Protesta contra el vaciamiento de PIAP

Continúa el embate del Gobierno Nacional con la industria nacional. Ahora le toca a PIAP: la productora de agua pesada de mayor volumen mundial, está sometida a proceso de reconversión y gerenciamiento. Los trabajadores comenzaron un plan de lucha en la tarde del lunes 10 de junio.
Redacción
Tras el anuncio de la medida de fuerza que están llevando adelante los trabajadores de la Planta Industrial de Agua Pesada (PIAP) de Arroyito (Neuquén) con el objetivo que se les garantice la continuidad laboral y que se le paguen los haberes atrasados, vuelve a resurgir la cuestión nuclear en la discusión pública y – fundamentalmente – la desidia del Gobierno Nacional hacia el sector.
PIAP es operada por la Sociedad Estatal Empresa Neuquina de Servicios de Ingeniería SE (ENSI). Su paquete accionario pertenece el 51% de capital de Nación y el 49% de la Provincia de Neuquén.
En 2017 la planta dejó de producir y se sostiene vendiendo el agua pesada en stock. La supuesta falta de compradores, empuja a PIAP a depender de que Nación consiga un inversor interesado en reactivarla. La alternativa de reactivación que ofrece “La Rosada”, es la diversificación y reconversión: la Planta se transformaría de líder mundial en producción de agua pesada con calificación tecnológica de máximo nivel internacional a fabricante de fertilizante.
Por otro lado, reconvertir la fábrica implicaría un proceso de cuatro años; cosa que no garantiza la continuidad laboral de los trabajadores. Según declaraciones del Delegado de la Junta Interna al diario Río Negro, “la producción dual es algo que técnicamente es muy difícil, por no decir imposible. Por eso es que nosotros sostenemos que el objetivo tiene que ser poner en marcha la planta y hacer las 400 toneladas para el stock de las centrales nucleares argentinas. Además, esa producción da tiempo para poder montar la planta de fertilizantes”
Sin embargo, la principal compradora de agua pesada Nucleoeléctrica Argentina Sociedad Anónima (NASA), empresa que opera las centrales nucleares en Argentina, no cuenta con los fondos para pagar las 400 toneladas que implicaría su stock.

Abandono nuclear

La asunción del macrismo al poder, relegó a un quinto orden a la Comisión Nacional de Energía Atómica (CNEA). Además, los pocos guiños hacia el sector, no fueron alentadores para la industria nacional, sino para referentes extranjeros.

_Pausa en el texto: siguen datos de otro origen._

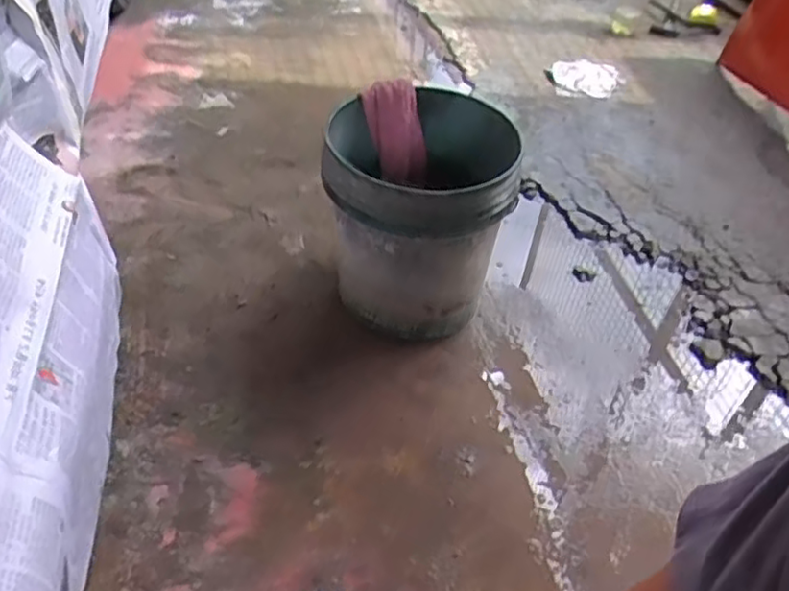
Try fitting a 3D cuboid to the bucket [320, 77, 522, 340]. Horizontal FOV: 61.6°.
[{"bbox_3d":[0.032,-0.130,1.068,0.270,0.295,0.284,3,45,0],"label":"bucket"}]

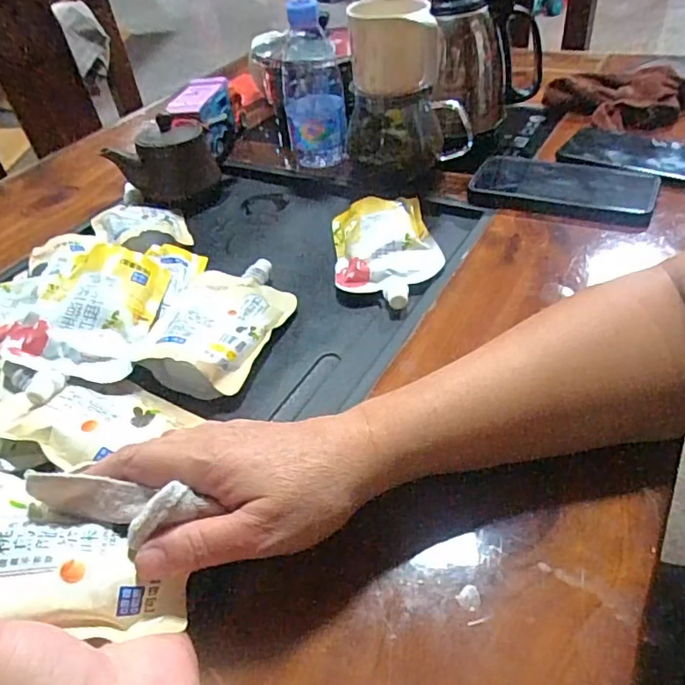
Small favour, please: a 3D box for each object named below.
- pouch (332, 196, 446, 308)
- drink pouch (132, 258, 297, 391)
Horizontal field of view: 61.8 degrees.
[{"bbox_3d":[0.038,-0.087,0.513,0.091,0.028,0.149,-5,42,3],"label":"pouch"},{"bbox_3d":[-0.098,-0.020,0.463,0.088,0.036,0.138,8,44,16],"label":"drink pouch"}]

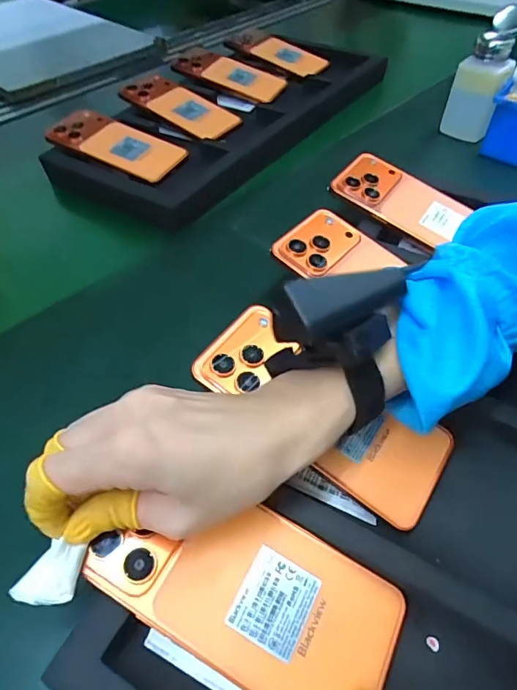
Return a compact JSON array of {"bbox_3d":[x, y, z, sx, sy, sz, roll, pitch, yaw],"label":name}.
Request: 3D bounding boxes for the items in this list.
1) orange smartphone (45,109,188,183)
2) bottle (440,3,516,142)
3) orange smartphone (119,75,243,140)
[{"bbox_3d":[-0.166,-0.237,0.536,0.156,0.012,0.077,23,56,5],"label":"orange smartphone"},{"bbox_3d":[0.255,-0.306,0.521,0.055,0.120,0.060,20,53,19],"label":"bottle"},{"bbox_3d":[-0.100,-0.314,0.597,0.158,0.013,0.079,30,59,11],"label":"orange smartphone"}]

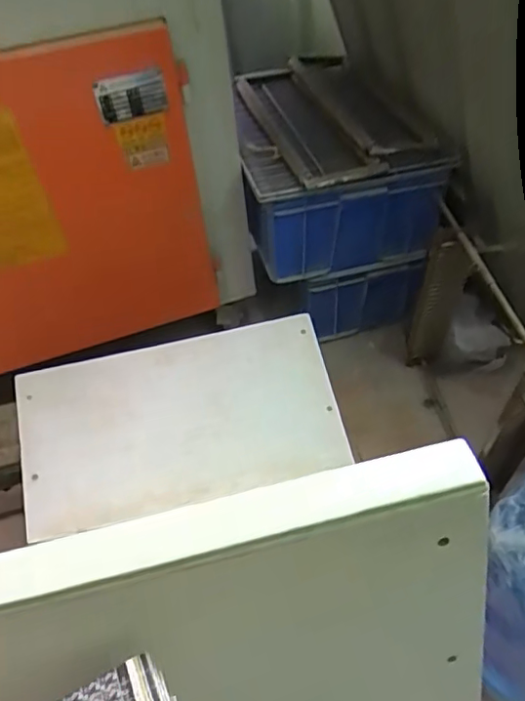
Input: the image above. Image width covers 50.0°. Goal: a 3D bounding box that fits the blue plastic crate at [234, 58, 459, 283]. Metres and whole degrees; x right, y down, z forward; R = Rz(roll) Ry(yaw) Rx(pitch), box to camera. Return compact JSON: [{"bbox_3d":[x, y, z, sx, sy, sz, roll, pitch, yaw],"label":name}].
[{"bbox_3d":[0.156,-0.447,1.357,0.417,0.286,0.519,-9,49,-4],"label":"blue plastic crate"}]

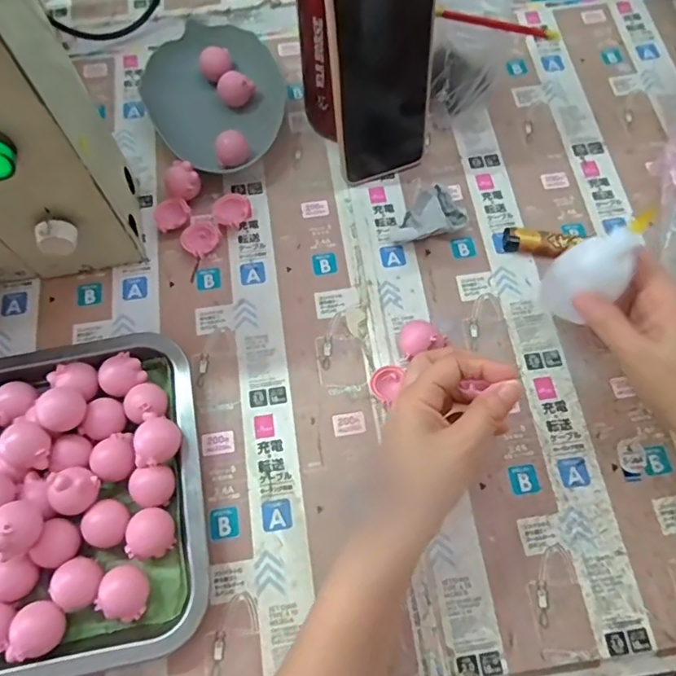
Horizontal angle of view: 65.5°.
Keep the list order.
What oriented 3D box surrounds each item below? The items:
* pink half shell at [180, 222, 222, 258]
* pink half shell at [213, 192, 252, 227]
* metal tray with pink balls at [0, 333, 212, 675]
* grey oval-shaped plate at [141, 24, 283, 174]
[{"bbox_3d":[-0.115,-0.082,0.439,0.029,0.014,0.032,27,72,9],"label":"pink half shell"},{"bbox_3d":[-0.090,-0.108,0.450,0.032,0.012,0.031,9,70,3],"label":"pink half shell"},{"bbox_3d":[-0.249,0.116,0.335,0.314,0.045,0.218,-11,70,-4],"label":"metal tray with pink balls"},{"bbox_3d":[-0.113,-0.221,0.482,0.120,0.029,0.141,-39,75,-13],"label":"grey oval-shaped plate"}]

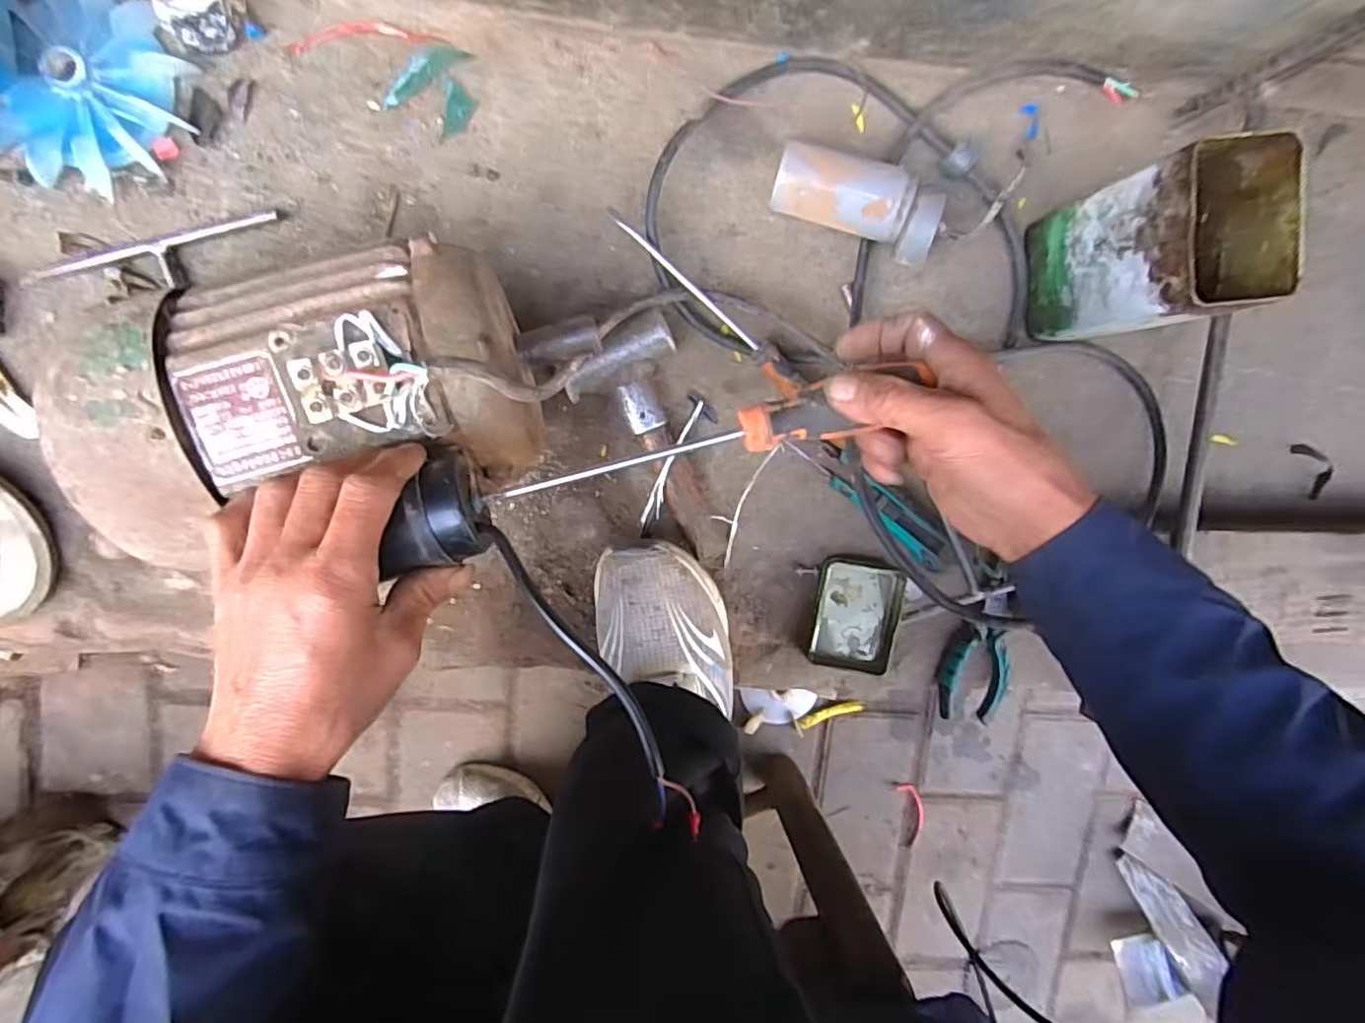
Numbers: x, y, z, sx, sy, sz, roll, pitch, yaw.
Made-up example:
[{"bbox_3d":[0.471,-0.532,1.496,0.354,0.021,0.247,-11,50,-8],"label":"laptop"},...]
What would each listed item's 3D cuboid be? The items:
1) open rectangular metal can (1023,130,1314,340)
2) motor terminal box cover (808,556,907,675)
[{"bbox_3d":[0.325,-0.181,0.456,0.077,0.159,0.100,-7,99,-4],"label":"open rectangular metal can"},{"bbox_3d":[0.149,0.089,0.542,0.070,0.023,0.091,8,97,-6],"label":"motor terminal box cover"}]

PIAP Protesta - Fte. D.Río Negro
El romance con China, y la supuesta construcción de Hualong I – la 5° central -, incluía en los términos, que la central nuclear operaría con uranio enriquecido, producto atado a la importación; y que deja abandonado el proyecto CANDU, que implica un sustento al desarrollo tecnológico nacional. Reemplazar la tecnología de uranio natural y agua pesada por la de uranio enriquecido implica caer en la dependencia de la provisión de uranio enriquecido, altamente condicionada por las grandes potencias y sus intereses geopolíticos.
Medido en dólares, desde la asunción de Cambiemos, el sector nuclear sufrió un 60% de recorte en su presupuesto: pasó de US$ 363 millones en 2015 a US$ 161 millones, para el corriente año.
Aquellos loables objetivos de insertar la CNEA en tanto clave de la promoción de la energía nuclear como fuente renovable de recursos; y de asociarse al tejido productivo de ciudades y municipios; ha quedado suspendido, sin aviso ni explicación. Sólo con ahogo económico
En octubre hay que votar; no se olvide de ésta nota por favor.